» EXERCISE PROMPT: Make an exact copy of the entries below.

━━ DATA FOR THE TASK

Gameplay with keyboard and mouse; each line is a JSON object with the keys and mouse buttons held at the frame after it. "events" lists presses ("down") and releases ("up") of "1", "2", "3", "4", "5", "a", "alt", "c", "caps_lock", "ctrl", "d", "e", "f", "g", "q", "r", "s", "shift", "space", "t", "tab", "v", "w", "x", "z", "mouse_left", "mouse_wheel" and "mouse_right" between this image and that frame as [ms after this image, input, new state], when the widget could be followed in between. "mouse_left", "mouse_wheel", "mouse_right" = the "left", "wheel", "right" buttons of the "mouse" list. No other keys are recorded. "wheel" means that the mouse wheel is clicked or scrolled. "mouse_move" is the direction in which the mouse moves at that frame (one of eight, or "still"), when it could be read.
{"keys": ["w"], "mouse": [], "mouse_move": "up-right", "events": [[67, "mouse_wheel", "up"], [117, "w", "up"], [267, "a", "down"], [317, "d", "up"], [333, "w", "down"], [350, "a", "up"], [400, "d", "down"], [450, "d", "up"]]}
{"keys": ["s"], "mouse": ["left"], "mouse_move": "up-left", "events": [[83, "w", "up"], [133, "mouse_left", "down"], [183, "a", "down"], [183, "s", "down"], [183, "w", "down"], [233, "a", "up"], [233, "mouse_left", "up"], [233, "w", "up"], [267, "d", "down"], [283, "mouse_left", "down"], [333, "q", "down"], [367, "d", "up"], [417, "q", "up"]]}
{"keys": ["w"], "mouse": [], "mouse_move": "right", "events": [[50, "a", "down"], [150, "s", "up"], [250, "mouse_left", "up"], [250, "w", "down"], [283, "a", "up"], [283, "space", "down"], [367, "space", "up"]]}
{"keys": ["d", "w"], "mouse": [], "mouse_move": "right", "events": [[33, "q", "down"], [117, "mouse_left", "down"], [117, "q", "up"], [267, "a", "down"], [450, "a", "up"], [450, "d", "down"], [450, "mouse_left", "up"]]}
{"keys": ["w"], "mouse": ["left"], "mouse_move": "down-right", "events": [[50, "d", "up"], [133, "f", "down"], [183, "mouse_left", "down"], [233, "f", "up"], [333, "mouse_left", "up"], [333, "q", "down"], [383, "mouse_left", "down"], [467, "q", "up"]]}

━━━━

» EXERCISE SOLUTION:
Gameplay with keyboard and mouse; each line is a JSON object with the keys and mouse buttons held at the frame after it. "events" lists presses ("down") and releases ("up") of "1", "2", "3", "4", "5", "a", "alt", "c", "caps_lock", "ctrl", "d", "e", "f", "g", "q", "r", "s", "shift", "space", "t", "tab", "v", "w", "x", "z", "mouse_left", "mouse_wheel" and "mouse_right" between this image and that frame as [ms after this image, input, new state], when the widget could be followed in between. "mouse_left", "mouse_wheel", "mouse_right" = the "left", "wheel", "right" buttons of the "mouse" list. No other keys are recorded. "wheel" means that the mouse wheel is clicked or scrolled. "mouse_move" is the direction in which the mouse moves at that frame (one of eight, or "still"), when it could be read.
{"keys": ["w"], "mouse": [], "mouse_move": "up-right", "events": [[67, "mouse_wheel", "up"], [117, "w", "up"], [267, "a", "down"], [317, "d", "up"], [333, "w", "down"], [350, "a", "up"], [400, "d", "down"], [450, "d", "up"]]}
{"keys": ["s"], "mouse": ["left"], "mouse_move": "up-left", "events": [[83, "w", "up"], [133, "mouse_left", "down"], [183, "a", "down"], [183, "s", "down"], [183, "w", "down"], [233, "a", "up"], [233, "mouse_left", "up"], [233, "w", "up"], [267, "d", "down"], [283, "mouse_left", "down"], [333, "q", "down"], [367, "d", "up"], [417, "q", "up"]]}
{"keys": ["w"], "mouse": [], "mouse_move": "right", "events": [[50, "a", "down"], [150, "s", "up"], [250, "mouse_left", "up"], [250, "w", "down"], [283, "a", "up"], [283, "space", "down"], [367, "space", "up"]]}
{"keys": ["d", "w"], "mouse": [], "mouse_move": "right", "events": [[33, "q", "down"], [117, "mouse_left", "down"], [117, "q", "up"], [267, "a", "down"], [450, "a", "up"], [450, "d", "down"], [450, "mouse_left", "up"]]}
{"keys": ["w"], "mouse": ["left"], "mouse_move": "down-right", "events": [[50, "d", "up"], [133, "f", "down"], [183, "mouse_left", "down"], [233, "f", "up"], [333, "mouse_left", "up"], [333, "q", "down"], [383, "mouse_left", "down"], [467, "q", "up"]]}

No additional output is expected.